## About this exercise
Search the entries for lines that contain the word "https", and report each one found.

◇ ◇ ◇

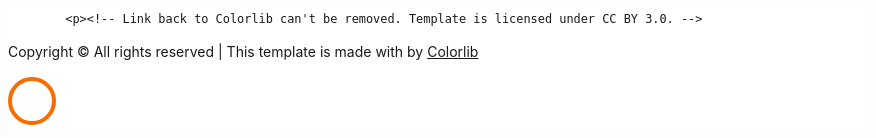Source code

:             <p><!-- Link back to Colorlib can't be removed. Template is licensed under CC BY 3.0. -->
  Copyright &copy;<script>document.write(new Date().getFullYear());</script> All rights reserved | This template is made with <i class="icon-heart color-danger" aria-hidden="true"></i> by <a href="https://colorlib.com" target="_blank">Colorlib</a>
  </p>
          </div>
        </div>
      </div>
    </footer>
    
  

  
  <div id="ftco-loader" class="show fullscreen"><svg class="circular" width="48px" height="48px"><circle class="path-bg" cx="24" cy="24" r="22" fill="none" stroke-width="4" stroke="#eeeeee"/><circle class="path" cx="24" cy="24" r="22" fill="none" stroke-width="4" stroke-miterlimit="10" stroke="#F96D00"/></svg></div>


  <script src="js/jquery.min.js"></script>
  <script src="js/jquery-migrate-3.0.1.min.js"></script>
  <script src="js/popper.min.js"></script>
  <script src="js/bootstrap.min.js"></script>
  <script src="js/jquery.easing.1.3.js"></script>
  <script src="js/jquery.waypoints.min.js"></script>
  <script src="js/jquery.stellar.min.js"></script>
  <script src="js/owl.carousel.min.js"></script>
  <script src="js/jquery.magnific-popup.min.js"></script>
  <script src="js/aos.js"></script>
  <script src="js/jquery.animateNumber.min.js"></script>
  <script src="js/scrollax.min.js"></script>
  <script src="https://maps.googleapis.com/maps/api/js?key=AIzaSyBVWaKrjvy3MaE7SQ74_uJiULgl1JY0H2s&sensor=false"></script>
  <script src="js/google-map.js"></script>
  <script src="js/main.js"></script>
    
  </body>
</html>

◇ ◇ ◇

## Answer space
  Copyright &copy;<script>document.write(new Date().getFullYear());</script> All rights reserved | This template is made with <i class="icon-heart color-danger" aria-hidden="true"></i> by <a href="https://colorlib.com" target="_blank">Colorlib</a>
  <script src="https://maps.googleapis.com/maps/api/js?key=AIzaSyBVWaKrjvy3MaE7SQ74_uJiULgl1JY0H2s&sensor=false"></script>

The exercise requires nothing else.